Write out the forum thread about adopting an African spur tortoise in central Texas, word for word and in full.

# Supplied passage
------------------------------------------------

# Looking for African spur tortoise in central Texas!



## Hillaryallyssa (Sep 1, 2015)

Hello, my husband has been begging for years to get a tortoise, I have finally decided to agree and though I'm not an expert on them I am researching and learning everything I can. We are currently setting up an in home habitat in a large wooden box and will be soon doing an outside habitat once we get a tortoise ready for outside. We are looking for a young but not baby aftrican spur tortoise that is looking for a new home, we would really like to adopt one, rather than buy from a store. We are in central Texas and really don't want to buy or ship the tortoise from online, we would like to be able to pick him up, pay with cash and meet his/ her previous owners


----------



## Candice (Sep 10, 2015)

My mother has 2 of them around 1 year old, heathly, acclimated to outdoors at this time. She is in SW Missouri and will give you both of them. Can send photos if interested.


----------



## JAYGEE (Sep 11, 2015)

Join a few Texas turtle/tortoise pages on Facebook there are plenty available in Texas.


----------



## mike taylor (Sep 11, 2015)

Tortadise on here gets some from time to time . Look him up and send a pm .


----------



## tasha bason (Oct 6, 2015)

Are you still looking? Looking to rehome african sulcata, located in houston tx


----------

------------------------------------------------

# Dataset extract

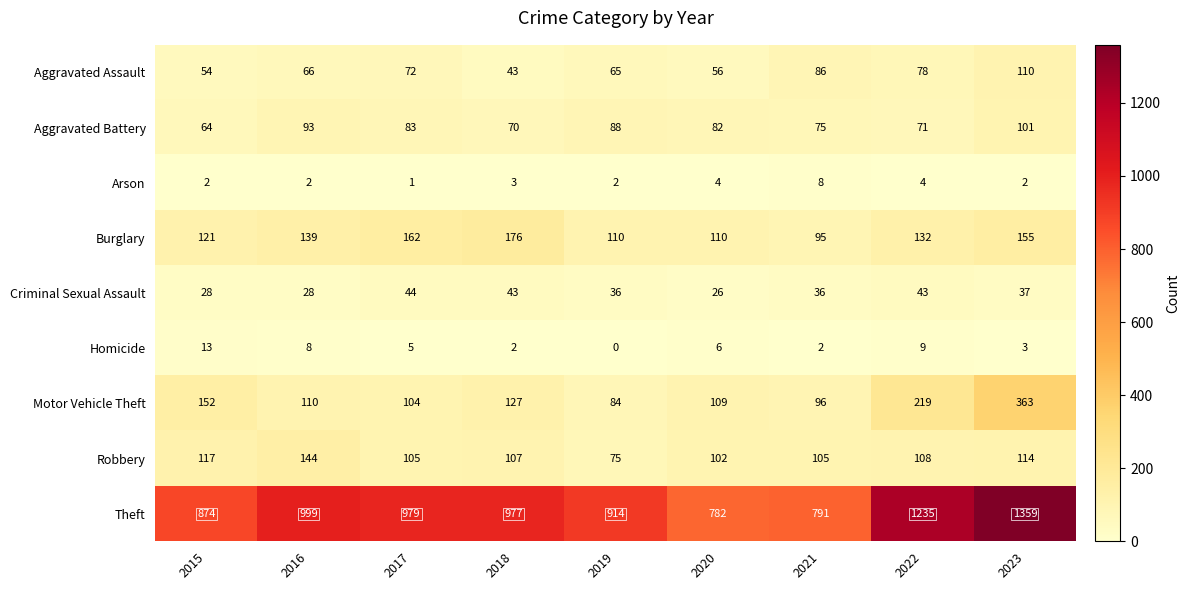

List the series in order of their peak value, lowest first.

Arson, Homicide, Criminal Sexual Assault, Aggravated Battery, Aggravated Assault, Robbery, Burglary, Motor Vehicle Theft, Theft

------------------------------------------------

# Response area
# Looking for African spur tortoise in central Texas!



## Hillaryallyssa (Sep 1, 2015)

Hello, my husband has been begging for years to get a tortoise, I have finally decided to agree and though I'm not an expert on them I am researching and learning everything I can. We are currently setting up an in home habitat in a large wooden box and will be soon doing an outside habitat once we get a tortoise ready for outside. We are looking for a young but not baby aftrican spur tortoise that is looking for a new home, we would really like to adopt one, rather than buy from a store. We are in central Texas and really don't want to buy or ship the tortoise from online, we would like to be able to pick him up, pay with cash and meet his/ her previous owners


----------



## Candice (Sep 10, 2015)

My mother has 2 of them around 1 year old, heathly, acclimated to outdoors at this time. She is in SW Missouri and will give you both of them. Can send photos if interested.


----------



## JAYGEE (Sep 11, 2015)

Join a few Texas turtle/tortoise pages on Facebook there are plenty available in Texas.


----------



## mike taylor (Sep 11, 2015)

Tortadise on here gets some from time to time . Look him up and send a pm .


----------



## tasha bason (Oct 6, 2015)

Are you still looking? Looking to rehome african sulcata, located in houston tx


----------